TRECHO DO TEXTO:
──────
Qualquer candidatura que não tenha vocação para pacificar e unir o país é prejudicial para a democracia
Para além de toda manipulação da opinião pública via mídias sociais (Facebook, Instagram e Twitter) e programas de mensagens (como o WhatsApp e o Telegram), existe realmente uma base bolsonarista cujo piso é de cerca de 15% do eleitorado e que não vai desaparecer, faça Bolsonaro o que fizer (mesmo se assassinar uma criança a tiros em praça pública sob as câmeras de TV).
São 22 milhões de pessoas, das quais entre 7 e 8% compõem a parte mais retrógrada e obscurantista de uma nova PPA (população politicamente ativa). Isso significa que temos 1% (do eleitorado de 150 milhões) de agentes bolsonaristas – o que é suficiente para desencadear fenômenos de rede que podem alterar o comportamento do sistema em seu conjunto.
Pode ser que isso não seja suficiente para levar Bolsonaro ao segundo turno (é o menos improvável). Mas não é de número de votos que estamos falando aqui e sim de agentes. Significa que, seja qual for o resultado eleitoral de 2022, o bolsonarismo se manterá como uma força política expressiva, capaz de continuar alimentando o processo de erosão da democracia mesmo fora do governo.
──────
O QUE FAZER:
Dê continuidade ao texto sobre o bolsonarismo, começando logo depois da última frase. Os registros são um material à parte, independente do texto sobre o bolsonarismo.
──────
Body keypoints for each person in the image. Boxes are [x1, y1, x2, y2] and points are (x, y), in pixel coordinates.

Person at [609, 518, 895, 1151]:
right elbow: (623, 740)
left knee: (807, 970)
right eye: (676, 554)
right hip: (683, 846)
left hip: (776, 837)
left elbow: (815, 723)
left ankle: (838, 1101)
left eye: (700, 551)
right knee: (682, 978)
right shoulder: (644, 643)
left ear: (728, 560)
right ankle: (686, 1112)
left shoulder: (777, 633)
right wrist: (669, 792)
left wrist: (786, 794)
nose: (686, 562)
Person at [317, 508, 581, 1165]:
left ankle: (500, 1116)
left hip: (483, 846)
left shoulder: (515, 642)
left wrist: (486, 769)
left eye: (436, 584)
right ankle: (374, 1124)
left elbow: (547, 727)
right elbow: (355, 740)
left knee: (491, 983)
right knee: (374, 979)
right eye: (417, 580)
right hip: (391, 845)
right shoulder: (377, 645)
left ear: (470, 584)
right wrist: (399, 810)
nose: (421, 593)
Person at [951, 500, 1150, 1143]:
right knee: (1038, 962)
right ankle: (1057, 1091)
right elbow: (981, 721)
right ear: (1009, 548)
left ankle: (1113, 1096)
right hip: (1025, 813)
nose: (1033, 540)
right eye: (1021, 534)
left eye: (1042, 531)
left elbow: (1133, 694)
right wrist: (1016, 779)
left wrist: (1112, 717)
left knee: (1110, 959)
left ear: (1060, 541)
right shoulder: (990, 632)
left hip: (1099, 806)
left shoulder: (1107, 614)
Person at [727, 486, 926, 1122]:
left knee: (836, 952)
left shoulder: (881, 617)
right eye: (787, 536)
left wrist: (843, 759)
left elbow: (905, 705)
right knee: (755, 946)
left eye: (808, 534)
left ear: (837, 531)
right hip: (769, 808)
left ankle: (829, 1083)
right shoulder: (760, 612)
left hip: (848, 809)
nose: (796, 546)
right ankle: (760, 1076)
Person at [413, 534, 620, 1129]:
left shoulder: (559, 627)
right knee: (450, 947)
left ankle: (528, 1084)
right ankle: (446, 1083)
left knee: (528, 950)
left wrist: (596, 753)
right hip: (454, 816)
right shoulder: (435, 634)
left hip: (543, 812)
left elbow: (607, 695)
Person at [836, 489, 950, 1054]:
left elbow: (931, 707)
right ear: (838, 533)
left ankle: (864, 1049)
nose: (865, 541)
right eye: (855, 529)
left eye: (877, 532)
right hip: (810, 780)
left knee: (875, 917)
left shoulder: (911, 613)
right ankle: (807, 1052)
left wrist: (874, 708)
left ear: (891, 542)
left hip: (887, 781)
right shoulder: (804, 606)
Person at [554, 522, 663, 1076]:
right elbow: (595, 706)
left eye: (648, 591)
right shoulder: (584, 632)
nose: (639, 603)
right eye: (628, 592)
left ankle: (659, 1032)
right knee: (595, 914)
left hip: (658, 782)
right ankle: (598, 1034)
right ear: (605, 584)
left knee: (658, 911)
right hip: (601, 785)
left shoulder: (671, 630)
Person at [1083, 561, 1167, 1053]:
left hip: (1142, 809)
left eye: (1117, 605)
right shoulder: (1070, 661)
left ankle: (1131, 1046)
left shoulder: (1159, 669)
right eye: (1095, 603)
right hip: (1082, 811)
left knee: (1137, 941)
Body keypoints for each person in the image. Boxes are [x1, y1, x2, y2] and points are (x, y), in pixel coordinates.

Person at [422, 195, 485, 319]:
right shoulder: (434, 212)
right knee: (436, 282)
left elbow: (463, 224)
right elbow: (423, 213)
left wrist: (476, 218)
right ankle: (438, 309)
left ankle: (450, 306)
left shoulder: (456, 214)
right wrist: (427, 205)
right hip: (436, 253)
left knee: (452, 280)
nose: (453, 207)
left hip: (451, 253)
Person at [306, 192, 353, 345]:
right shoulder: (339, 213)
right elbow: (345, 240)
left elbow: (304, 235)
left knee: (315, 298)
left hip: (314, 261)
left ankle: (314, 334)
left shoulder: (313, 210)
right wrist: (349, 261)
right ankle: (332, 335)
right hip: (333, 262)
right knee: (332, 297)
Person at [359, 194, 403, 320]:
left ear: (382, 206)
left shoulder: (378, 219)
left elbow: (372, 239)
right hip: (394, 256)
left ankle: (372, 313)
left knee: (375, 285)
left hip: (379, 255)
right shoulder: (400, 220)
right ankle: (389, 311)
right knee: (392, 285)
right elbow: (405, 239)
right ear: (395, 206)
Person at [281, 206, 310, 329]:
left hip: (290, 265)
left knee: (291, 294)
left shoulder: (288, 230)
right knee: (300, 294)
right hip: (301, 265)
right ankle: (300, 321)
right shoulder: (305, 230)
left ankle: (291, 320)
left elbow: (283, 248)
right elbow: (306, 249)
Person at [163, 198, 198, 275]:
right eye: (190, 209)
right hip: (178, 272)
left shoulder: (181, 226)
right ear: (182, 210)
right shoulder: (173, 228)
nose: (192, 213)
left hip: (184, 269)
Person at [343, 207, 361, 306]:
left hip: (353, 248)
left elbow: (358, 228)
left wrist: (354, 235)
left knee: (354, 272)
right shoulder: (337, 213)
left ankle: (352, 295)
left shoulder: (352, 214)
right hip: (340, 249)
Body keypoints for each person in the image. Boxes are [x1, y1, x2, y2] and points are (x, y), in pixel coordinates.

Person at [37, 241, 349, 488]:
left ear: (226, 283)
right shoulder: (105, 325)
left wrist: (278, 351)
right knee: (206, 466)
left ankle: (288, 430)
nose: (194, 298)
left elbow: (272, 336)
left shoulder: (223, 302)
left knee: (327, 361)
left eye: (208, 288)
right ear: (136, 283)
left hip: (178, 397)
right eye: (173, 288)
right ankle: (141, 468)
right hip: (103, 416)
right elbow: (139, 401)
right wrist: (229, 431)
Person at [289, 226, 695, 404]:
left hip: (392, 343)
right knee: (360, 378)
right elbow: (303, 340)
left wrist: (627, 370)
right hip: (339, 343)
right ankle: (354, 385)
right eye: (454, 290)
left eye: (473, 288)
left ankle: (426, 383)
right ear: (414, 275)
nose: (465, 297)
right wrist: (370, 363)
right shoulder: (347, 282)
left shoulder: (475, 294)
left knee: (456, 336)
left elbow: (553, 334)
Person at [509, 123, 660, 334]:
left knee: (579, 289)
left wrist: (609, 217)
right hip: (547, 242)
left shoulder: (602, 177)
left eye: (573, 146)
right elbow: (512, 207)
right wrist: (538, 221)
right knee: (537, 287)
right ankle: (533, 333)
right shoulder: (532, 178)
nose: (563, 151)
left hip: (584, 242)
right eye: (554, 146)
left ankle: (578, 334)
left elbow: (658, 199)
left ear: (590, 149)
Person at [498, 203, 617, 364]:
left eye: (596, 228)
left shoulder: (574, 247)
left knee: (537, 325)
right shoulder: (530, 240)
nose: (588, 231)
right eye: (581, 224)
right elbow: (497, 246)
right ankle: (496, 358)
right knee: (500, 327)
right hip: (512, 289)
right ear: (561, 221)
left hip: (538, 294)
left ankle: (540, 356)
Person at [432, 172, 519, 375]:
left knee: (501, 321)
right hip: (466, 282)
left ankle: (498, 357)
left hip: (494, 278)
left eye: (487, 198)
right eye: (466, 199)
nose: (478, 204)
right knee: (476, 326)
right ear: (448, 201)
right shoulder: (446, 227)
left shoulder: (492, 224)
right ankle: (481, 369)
──────
RESULTADO DA TAREFA:
É o que está acontecendo, por exemplo, nos Estados Unidos, onde um amplo contingente trumpista no partido Republicano prossegue desestabilizando o regime político e enfreando a democratização da sociedade, mesmo sob o governo Biden. Biden, vestindo o manto do pacificador e gritando “unit”, não foi suficiente para barrar o crescimento do trumpismo. E aqui não temos nem um meio-Biden para conter a degeneração da política em guerra fria promovida pelos populismos.
Caso Lula vença as eleições (é o mais provável), seu governo será necessariamente conturbado pelas oposições bolsonarista e lavajatista não apenas no parlamento, mas também na sociedade – sobretudo nas pequenas e médias cidades do interior. E ele, Lula, terá, muito menos do que Biden, poucas possibilidades de fazer um governo de “pacificação” ou de “união nacional”.
O estado de guerra instalado logo após uma possível vitória de Lula sustentará essa militância destrutiva (bolsonarista e morolavajatista) durante todo o seu mandato. O problema, portanto, não são as eleições de 2022 e sim as eleições de 2026, quando as forças populistas-autoritárias e punitivistas esperarão dar o troco.
Na ausência de maioria congressual qualificada (2/3) e própria (PT e aliados de fé), Lula não governará sem um centrão expandido (em relação ao atual) e sem alguma forma (ainda mais turbinada) de mensalão.
E a beligerância e o hegemonismo do PT farão uma pressão constante para que o governo extermine ou neutralize os adversários lançando mão de expedientes antidemocráticos ou pouco democráticos (ou o escorpião deixará de ser escorpião).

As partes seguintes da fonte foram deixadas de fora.